Officials in the city of Cohoes, which also relies on the Mohawk River for drinking water further downriver from Latham, also did not receive warnings about the Oct. 25 leak, with state officials maintaining the amount of radiation was too small to present a health risk. Warnings about leaks at Knolls allow officials in the Latham Water District, which serves about 80,000 residential customers, a chance to switch its water supply from the Mohawk to a series of wells. The drinking water intakes are about 1.5 miles downriver from Knolls.
Frazer said Knolls officials blamed the lack of a heads-up this time on the U.S. Energy Department.

DEC Regional Director John Kelly suggested that DEC officials thought the state Health Department, which accompanied DEC officials to investigate the leak, would call the Albany County Health Department, which would in turn alert Latham and Cohoes.
"So from now on, we will notify the locals, who may end up being notified twice," said Kelly. "We are changing our protocols so something like this will not happen again.".

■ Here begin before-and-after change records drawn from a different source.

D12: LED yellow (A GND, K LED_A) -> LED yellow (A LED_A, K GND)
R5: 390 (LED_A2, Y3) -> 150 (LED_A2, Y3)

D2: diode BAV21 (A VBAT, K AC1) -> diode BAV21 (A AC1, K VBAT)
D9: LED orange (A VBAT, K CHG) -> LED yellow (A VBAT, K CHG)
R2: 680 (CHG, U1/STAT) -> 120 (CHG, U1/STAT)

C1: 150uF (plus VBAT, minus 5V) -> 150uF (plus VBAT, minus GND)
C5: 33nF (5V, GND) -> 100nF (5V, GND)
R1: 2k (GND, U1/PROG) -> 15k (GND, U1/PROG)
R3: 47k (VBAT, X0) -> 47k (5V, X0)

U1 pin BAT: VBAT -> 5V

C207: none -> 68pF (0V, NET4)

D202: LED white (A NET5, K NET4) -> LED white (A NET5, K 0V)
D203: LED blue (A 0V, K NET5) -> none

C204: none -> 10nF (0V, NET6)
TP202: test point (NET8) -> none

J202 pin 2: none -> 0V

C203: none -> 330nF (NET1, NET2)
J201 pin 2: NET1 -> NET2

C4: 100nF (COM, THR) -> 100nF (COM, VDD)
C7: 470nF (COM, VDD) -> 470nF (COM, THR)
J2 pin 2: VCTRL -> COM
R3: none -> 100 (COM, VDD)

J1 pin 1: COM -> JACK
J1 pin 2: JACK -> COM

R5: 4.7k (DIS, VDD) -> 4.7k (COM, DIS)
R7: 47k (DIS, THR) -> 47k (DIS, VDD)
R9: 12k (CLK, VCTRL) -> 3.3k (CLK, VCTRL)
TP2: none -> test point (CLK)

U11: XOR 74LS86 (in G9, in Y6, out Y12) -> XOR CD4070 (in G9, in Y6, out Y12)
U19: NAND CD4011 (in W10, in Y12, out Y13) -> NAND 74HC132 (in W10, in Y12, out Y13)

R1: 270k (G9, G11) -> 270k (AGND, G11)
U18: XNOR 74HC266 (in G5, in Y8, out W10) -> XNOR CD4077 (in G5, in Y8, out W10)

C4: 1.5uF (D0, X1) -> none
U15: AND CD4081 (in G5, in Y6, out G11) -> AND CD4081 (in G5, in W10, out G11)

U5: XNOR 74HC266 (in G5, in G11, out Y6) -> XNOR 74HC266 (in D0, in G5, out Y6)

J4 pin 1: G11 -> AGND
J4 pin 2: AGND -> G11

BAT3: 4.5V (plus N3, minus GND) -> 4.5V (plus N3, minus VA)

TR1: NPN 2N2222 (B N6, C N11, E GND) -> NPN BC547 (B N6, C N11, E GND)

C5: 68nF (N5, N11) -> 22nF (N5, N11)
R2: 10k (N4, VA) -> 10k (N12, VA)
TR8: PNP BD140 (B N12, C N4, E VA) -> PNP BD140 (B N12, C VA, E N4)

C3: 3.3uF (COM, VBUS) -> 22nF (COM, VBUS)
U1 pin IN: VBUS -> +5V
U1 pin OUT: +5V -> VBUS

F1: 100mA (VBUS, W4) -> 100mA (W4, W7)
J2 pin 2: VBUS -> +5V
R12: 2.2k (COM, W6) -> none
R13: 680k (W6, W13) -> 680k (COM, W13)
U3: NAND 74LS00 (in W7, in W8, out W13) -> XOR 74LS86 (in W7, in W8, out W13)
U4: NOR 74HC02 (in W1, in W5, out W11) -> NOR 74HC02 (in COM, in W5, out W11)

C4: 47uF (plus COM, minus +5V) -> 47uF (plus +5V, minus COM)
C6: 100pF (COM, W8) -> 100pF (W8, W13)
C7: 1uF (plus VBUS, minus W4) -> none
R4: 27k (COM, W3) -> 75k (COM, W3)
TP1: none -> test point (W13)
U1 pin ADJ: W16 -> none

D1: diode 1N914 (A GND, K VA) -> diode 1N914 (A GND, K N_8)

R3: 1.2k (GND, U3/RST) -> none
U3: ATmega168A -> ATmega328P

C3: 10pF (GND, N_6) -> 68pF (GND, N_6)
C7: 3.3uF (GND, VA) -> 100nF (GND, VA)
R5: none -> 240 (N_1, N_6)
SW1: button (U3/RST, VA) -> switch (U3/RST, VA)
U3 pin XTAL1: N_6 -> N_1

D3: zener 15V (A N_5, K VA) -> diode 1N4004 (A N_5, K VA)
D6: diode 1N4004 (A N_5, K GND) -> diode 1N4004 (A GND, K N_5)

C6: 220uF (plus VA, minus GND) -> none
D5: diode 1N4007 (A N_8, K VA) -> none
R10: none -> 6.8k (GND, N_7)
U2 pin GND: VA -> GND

"This is a little gray area," said Health Department spokesman John Constantakes. "I am not saying it was our responsibility, but we will look this over and see if we should be alerting people in every possible instance."

Constantakes added that tests of the stream bed where the leak had traveled through on its way to the Mohawk found only "trace elements of radioactivity" that did not present a health risk, which led the Health Department to conclude it was unnecessary to notify local officials.

Elsewhere, in nuclear waste matters in the wider region, the Keene Sentinel in New Hampshire reported that the Vermont Yankee nuclear power plant was shut down the first week in November so officials could investigate a radioactive leak of about 60 drops per minute into a floor drain in the plant, then through pumps that recirculated it into the plant's systems. Vermont Yankee later reported on Nov. 11 that repairs were successful and they were back "on the grid."

Farther down the Hudson this month, the ever-controversial Indian Point had its 1,020-megawatt Indian Point 2 reactor shut down by owners Entergy Corp. on November 7, according to Bloomberg News, after a transformer explosion, according to a report from the
U.S. Nuclear Regulatory Commission.

Riverkeeper and other clean water advocates have since called for investigations.